Retype the lines word for word, starting at the line containing "What is the label" and ending at the line containing "True or false: CHINA", with both of those lines included.

▶ **Data shown**

━━━━

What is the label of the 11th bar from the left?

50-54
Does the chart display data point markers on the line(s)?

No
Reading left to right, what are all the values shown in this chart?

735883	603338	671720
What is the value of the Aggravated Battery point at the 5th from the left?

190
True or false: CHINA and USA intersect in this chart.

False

━━━━

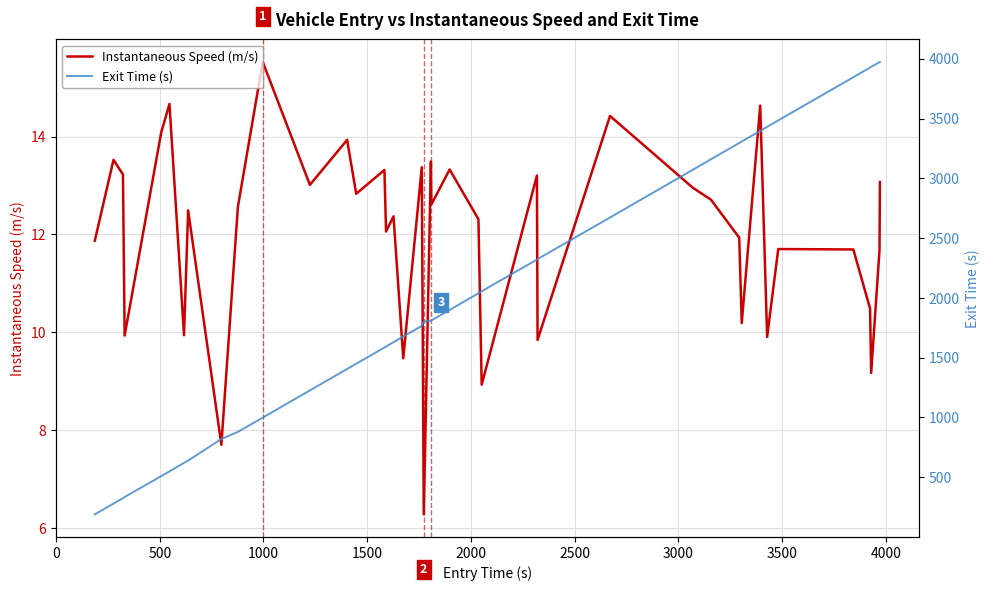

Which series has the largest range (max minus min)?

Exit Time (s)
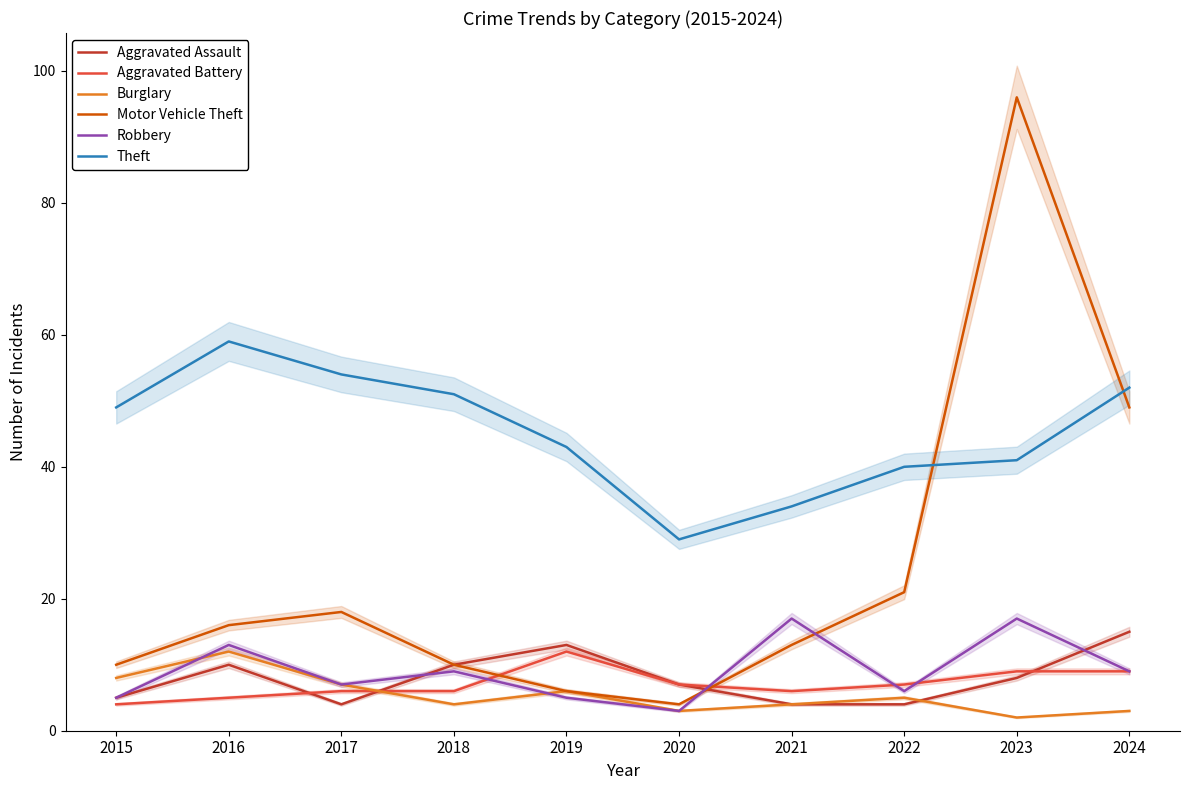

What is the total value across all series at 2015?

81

━━━━

▶ **Response to the task**
What is the label of the 11th bar from the left?

50-54
Does the chart display data point markers on the line(s)?

No
Reading left to right, what are all the values shown in this chart?

735883	603338	671720
What is the value of the Aggravated Battery point at the 5th from the left?

190
True or false: CHINA and USA intersect in this chart.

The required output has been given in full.